TypeScript: Is there a way to typecheck function arity?

Question

Given the following code:

type Function0<T> = () => T;
type Function1<T, A1> = (arg1: A1) => T;
type Function2<T, A1, A2> = (arg1: A1, arg2: A2) => T;

const foo: Function1<string, any> = () => "hi there";

I'd expect to get some sort of error, because I'm trying to assert some 0-argument function is a type that takes one argument.

However, the following compiles perfectly fine. Is there some way to type-check that these arities exactly match?

Answer 1

By default typescript assumes that a function with fewer parameters can be assign to where a the function will be called with more parameters, as the extra arguments will get ignored and no harm will come of it. A reasonable assumption:

const foo: Function1<string, any> = () => "hi there";
foo("Ignored, but why would that be a problem ?")

That being said, we can in some circumstances force the passed in function to have the same number of parameters as the expected number of parameters. This scenario involves passing the function to another function and using some conditional types to force an error if there are too few arguments:

type IsArg1Valid<T extends (...a: any) => any, E> = Parameters<T>['length'] extends 1 ? {} : E ;
function withFoo<T extends (arg: string) => any>(foo:  T & IsArg1Valid<T, "You need to pass in a function with a first argument">){

}
withFoo(()=> {}) //Type '() => void' is not assignable to type '"You need to pass in a function with a first argument"'.
withFoo(a=> console.log(a)) //ok
withFoo((a, b)=> console.log(a)) 

Play

Note You should think long and hard if passing in a function with fewer parameters is truly an error, it should be harmless to do so in all circumstances at runtime.

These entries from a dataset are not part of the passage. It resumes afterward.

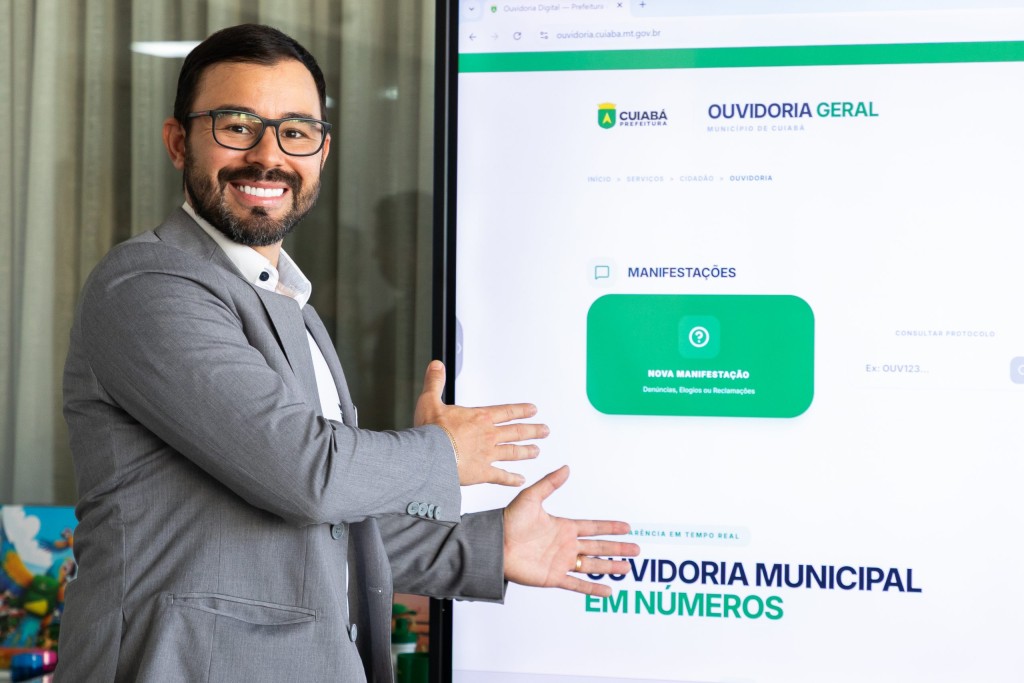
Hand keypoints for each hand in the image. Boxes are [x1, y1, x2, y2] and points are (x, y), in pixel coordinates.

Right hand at [414, 360, 548, 486]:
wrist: (430, 455)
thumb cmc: (430, 430)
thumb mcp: (430, 400)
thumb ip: (435, 382)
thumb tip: (436, 365)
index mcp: (479, 418)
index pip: (506, 411)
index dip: (521, 410)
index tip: (533, 410)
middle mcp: (488, 435)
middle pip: (516, 432)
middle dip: (532, 430)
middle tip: (545, 431)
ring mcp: (488, 454)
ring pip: (513, 452)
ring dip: (526, 451)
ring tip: (536, 451)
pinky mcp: (482, 473)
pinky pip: (501, 476)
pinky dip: (512, 479)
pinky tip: (521, 480)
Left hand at [502, 466, 639, 595]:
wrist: (494, 545)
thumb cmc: (508, 521)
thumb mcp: (531, 497)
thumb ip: (550, 483)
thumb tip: (567, 468)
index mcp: (563, 527)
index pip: (593, 527)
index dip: (610, 527)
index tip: (627, 527)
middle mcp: (565, 545)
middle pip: (598, 547)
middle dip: (617, 548)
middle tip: (637, 549)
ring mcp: (561, 562)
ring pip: (592, 566)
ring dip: (610, 566)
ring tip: (627, 568)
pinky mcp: (553, 577)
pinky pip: (577, 584)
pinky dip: (593, 588)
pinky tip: (608, 590)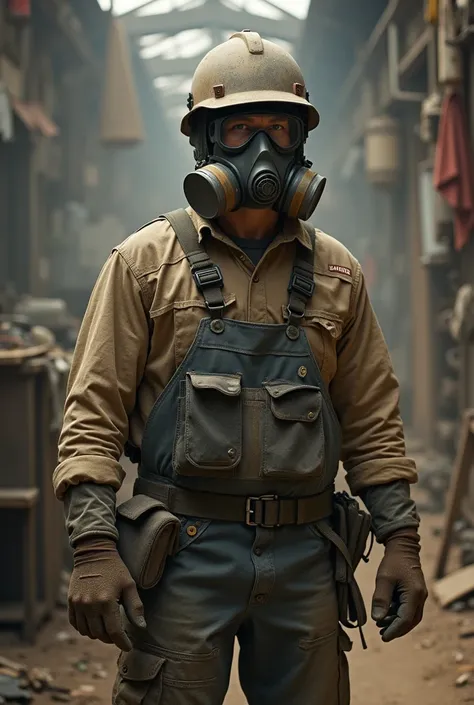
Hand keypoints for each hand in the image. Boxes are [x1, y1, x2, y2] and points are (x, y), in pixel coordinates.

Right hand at [68, 537, 145, 650]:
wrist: (93, 553)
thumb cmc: (115, 569)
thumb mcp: (129, 584)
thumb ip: (135, 607)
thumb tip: (142, 627)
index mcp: (107, 601)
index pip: (114, 632)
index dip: (122, 642)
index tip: (128, 646)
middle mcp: (90, 605)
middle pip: (100, 634)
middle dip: (111, 638)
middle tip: (118, 635)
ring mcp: (78, 604)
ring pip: (87, 632)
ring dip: (98, 634)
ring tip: (107, 628)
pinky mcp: (70, 602)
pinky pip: (76, 624)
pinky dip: (85, 628)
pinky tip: (94, 624)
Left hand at [371, 528, 427, 642]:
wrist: (403, 547)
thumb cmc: (393, 562)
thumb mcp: (383, 579)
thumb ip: (381, 599)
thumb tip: (377, 619)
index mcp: (414, 595)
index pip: (405, 620)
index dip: (394, 630)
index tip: (383, 637)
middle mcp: (420, 597)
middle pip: (410, 621)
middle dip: (397, 629)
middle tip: (382, 634)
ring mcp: (420, 596)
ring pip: (411, 617)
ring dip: (397, 622)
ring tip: (381, 625)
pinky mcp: (416, 593)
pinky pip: (409, 609)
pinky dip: (399, 615)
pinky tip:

The only argument for it might be that the caller might overlook useful passed in parameters, but this might not justify forcing everyone to specify all paramters all the time

Answer 2

This

const foo: Function1<string, any> = () => "hi there";

is no different from a function that declares, but does not use its arguments:

const foo_anyway: Function1<string, any> = (arg1: any) => "hi there";

In Javascript, you will get no error if you call foo_anyway without arguments.

So it does not make sense to report errors about function values that are actually compatible with declared type.

On the other hand, if it needs more arguments, it becomes incompatible and the error is reported if you turn on --strictFunctionTypes (compatibility rules for function types in TypeScript are even less strict by default, see function parameter bivariance)

const foo_error: Function1<string, any> = (arg1: any, arg2: string) => "hi there";

//Type '(arg1: any, arg2: string) => string' is not assignable 
// to type 'Function1<string, any>'.